Quelle est la perception de Renault auprès des Français, est-ce toujours une marque populaire ?

Renault est très ancrée dans la culture populaire française. C'est indiscutable. Il existe un lien très particulier entre Renault et la France, puisque Renault a été très longtemps une régie nationale qui a joué un rôle de modèle social. Renault a vendu des modèles devenus iconiques, comme la Renault 5 et la Renault 4. Et puis la marque a lancé des sagas à succès telles que Clio, Espace, Scénic, Mégane. Renault est très ancrée dans la culture populaire sportive également.
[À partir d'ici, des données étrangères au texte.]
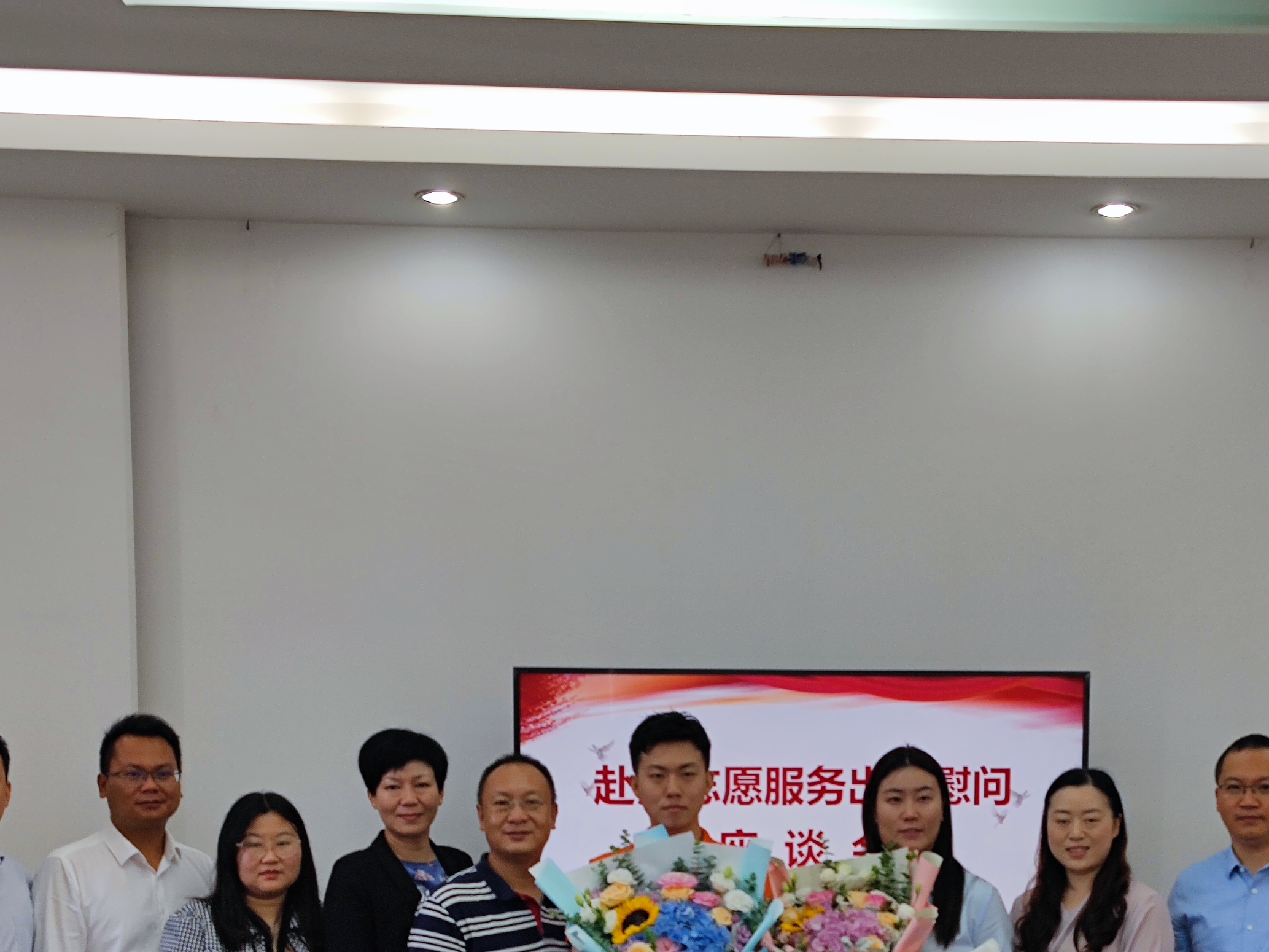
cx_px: 752
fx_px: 2749
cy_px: 929
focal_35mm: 75
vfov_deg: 19.1
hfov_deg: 25.9
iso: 50
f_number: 1.95
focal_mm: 7.59
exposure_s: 1/100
Avec le Tour de France, les années Bernard Hinault, avec le losange sur le maillot. La Formule 1 avec Alain Prost, Jean-Pierre Jabouille, René Arnoux, Ayrton Senna et bien d'autres pilotes, bien sûr. La marque a aussi dit pendant longtemps en message publicitaire, "des voitures à vivre". Ce lien très particulier entre les Français et Renault, les rend aussi assez exigeants envers la marque.

Justement cette perception évolue-t-elle dans la durée ?

Dans le sondage Ifop pour Eight Advisory (octobre 2022), qui classe les entreprises françaises les plus admirées, Renault s'est hissé à la 5e place et gagne deux places par rapport à 2021. On note une très forte amélioration de l'image dans toutes les études et notamment chez les plus jeunes. Renault est l'un des ces marques françaises qui rayonne partout dans le monde. D'ailleurs, le top 15 des marchés du groupe Renault en 2022, est la France, l'Allemagne, l'Italie, la Turquie, le Brésil, l'Espagne, l'Inde, le Royaume-Uni, le Maroc, la Corée du Sud, la Roumanie, la Colombie, la Pologne, la Belgique et le Luxembourg et enfin, l'Argentine. Cela montre bien notre rayonnement international !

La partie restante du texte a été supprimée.